- Presented by: Vassy Kapelos (M-Th) Mike Le Couteur (F)
- Country of origin: Canada

Production
- Production locations: Ottawa, Ontario
- Running time: 60 minutes

Original release
- Network: CTV News Channel
- Release: February 2, 2009 – present

= Power Play (2009 TV program) =

Canadian television show

Power Play is a Canadian public affairs television program which airs weekdays on CTV News Channel. Interviews are conducted with important Canadian political figures as well as political journalists and strategists. The program broadcasts from Parliament Hill, and debuted on February 2, 2009.

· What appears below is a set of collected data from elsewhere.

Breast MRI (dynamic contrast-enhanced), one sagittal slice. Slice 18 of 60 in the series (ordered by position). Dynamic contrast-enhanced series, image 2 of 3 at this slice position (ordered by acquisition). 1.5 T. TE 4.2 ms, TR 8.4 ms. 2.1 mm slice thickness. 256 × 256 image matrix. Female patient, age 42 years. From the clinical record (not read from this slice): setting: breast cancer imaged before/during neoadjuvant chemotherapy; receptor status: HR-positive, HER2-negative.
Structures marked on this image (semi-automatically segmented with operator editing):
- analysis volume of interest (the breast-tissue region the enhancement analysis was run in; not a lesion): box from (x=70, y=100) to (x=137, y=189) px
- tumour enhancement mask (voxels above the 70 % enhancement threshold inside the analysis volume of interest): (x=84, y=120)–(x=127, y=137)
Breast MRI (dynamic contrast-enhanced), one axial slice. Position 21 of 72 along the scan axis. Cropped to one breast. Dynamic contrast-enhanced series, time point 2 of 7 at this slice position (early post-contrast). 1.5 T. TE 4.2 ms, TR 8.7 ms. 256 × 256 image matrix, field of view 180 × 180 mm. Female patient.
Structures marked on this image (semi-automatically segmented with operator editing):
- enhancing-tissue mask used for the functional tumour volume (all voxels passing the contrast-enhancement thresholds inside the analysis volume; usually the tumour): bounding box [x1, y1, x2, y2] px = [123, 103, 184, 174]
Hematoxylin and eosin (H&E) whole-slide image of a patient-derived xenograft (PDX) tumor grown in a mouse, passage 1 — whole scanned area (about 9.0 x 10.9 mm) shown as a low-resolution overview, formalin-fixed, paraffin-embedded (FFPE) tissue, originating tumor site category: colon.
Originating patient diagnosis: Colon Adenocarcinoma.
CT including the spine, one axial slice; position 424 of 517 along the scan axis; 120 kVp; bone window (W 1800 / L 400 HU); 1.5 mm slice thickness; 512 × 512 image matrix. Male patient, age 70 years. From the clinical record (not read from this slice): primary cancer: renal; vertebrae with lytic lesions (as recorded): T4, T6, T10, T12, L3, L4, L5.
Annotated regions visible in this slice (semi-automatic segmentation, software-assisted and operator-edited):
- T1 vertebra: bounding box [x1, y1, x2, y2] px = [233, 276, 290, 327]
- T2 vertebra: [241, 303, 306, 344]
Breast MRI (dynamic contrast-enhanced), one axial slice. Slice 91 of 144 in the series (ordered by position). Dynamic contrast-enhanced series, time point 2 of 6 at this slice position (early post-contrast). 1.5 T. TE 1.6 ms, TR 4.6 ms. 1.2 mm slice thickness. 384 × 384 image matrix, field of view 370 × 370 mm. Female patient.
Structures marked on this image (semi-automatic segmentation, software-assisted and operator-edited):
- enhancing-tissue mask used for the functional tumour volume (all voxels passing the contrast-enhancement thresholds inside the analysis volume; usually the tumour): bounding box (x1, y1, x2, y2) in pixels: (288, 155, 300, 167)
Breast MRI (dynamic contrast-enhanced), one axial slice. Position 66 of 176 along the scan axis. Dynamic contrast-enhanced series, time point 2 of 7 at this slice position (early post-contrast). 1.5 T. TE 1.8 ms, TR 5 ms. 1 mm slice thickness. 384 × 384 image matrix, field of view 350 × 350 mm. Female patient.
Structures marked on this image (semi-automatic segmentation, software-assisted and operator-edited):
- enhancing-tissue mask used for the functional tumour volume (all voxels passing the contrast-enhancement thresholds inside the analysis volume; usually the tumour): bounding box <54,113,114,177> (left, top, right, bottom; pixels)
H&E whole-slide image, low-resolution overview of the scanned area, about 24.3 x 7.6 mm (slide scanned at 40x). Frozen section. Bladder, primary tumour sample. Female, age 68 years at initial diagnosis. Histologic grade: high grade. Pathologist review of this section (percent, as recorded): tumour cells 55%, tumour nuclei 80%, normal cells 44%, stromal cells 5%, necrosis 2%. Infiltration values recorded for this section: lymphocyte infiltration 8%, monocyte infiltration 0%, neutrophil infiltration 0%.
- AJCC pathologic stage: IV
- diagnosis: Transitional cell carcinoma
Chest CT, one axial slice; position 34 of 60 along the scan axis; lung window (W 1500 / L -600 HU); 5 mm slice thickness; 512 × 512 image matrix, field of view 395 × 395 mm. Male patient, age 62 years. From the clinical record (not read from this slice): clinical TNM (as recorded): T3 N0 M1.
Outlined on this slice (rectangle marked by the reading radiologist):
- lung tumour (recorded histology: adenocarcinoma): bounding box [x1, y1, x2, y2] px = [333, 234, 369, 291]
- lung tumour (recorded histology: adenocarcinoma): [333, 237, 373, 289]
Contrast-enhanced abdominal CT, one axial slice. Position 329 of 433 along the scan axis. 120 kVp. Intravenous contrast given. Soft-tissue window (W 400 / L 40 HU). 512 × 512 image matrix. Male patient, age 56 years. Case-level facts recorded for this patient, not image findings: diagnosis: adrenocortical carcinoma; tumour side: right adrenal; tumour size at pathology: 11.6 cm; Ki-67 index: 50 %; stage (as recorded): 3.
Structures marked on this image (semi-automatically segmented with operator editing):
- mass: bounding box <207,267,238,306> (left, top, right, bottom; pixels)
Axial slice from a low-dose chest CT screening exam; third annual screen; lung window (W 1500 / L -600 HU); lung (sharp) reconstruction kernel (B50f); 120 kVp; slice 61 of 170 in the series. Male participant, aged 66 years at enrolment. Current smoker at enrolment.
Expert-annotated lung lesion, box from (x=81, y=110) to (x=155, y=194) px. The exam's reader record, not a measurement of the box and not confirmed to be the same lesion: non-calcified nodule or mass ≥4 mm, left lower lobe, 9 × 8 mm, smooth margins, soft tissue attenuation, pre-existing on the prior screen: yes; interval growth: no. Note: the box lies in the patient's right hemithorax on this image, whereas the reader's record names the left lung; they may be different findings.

Its original host was Tom Clark; upon his departure from the network in September 2010, it was hosted on a week-by-week basis by various Bell Media journalists, including Jane Taber and Roger Smith, until CTV announced that Don Martin, a newspaper columnist, would become the new host of Power Play starting in mid-December 2010. His retirement from the program was announced in November 2019, with the program to be taken over by Evan Solomon Mondays to Thursdays and Joyce Napier on Fridays. Solomon left the show in October 2022 for a publishing role in New York City; in November 2022, Vassy Kapelos was announced as his successor. Napier departed the program in June 2023 after she was announced as a casualty of a round of cuts to Bell Media news personnel; her successor as the Friday host was announced to be Todd van der Heyden. Van der Heyden would be replaced by Mike Le Couteur as Friday host.

Power Play is the permanent successor to Mike Duffy Live, which aired until December 2008 when Mike Duffy, the host, was appointed to the Senate of Canada. Following the departure of Duffy, a program called On the Hill, hosted by Graham Richardson, ran for one month until Power Play premiered.